Copy out the listing in full, exactly as written, but not its pictures.
###
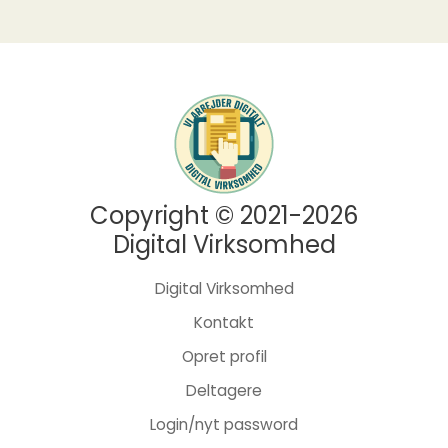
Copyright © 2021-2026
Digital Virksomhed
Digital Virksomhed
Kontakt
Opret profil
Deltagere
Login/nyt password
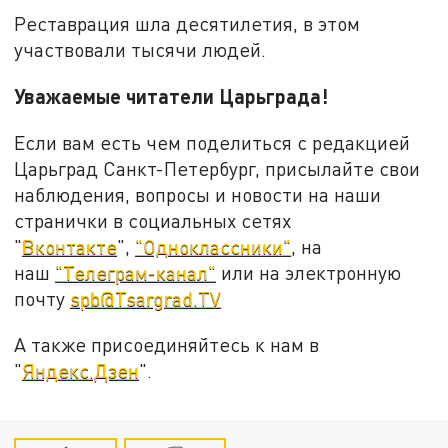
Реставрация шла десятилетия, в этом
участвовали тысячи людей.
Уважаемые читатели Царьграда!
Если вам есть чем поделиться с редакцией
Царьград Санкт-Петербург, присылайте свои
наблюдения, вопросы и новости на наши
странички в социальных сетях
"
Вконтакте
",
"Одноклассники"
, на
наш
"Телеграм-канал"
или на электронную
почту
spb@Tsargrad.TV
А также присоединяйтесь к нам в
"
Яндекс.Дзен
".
###
### Task response
Copyright © 2021-2026
Digital Virksomhed
Digital Virksomhed
Kontakt
Opret profil
Deltagere
Login/nyt password
Реставрация шла десятилетия, в этом
участвовали тысячи людей.
Уважаемые читатели Царьграда!
Если вам есть чем поделиться с редакцией
Царьград Санкт-Петербург, присылайте свои
наблюдения, вопросы и новости на наши
странички в социальных сетях
"
Вконтакте
",
"Одноклассники"
, на
наш
"Телеграм-канал"
или на электронную
почту
spb@Tsargrad.TV
А также присоединяйтесь к нам в
"
Яндекс.Дзен
".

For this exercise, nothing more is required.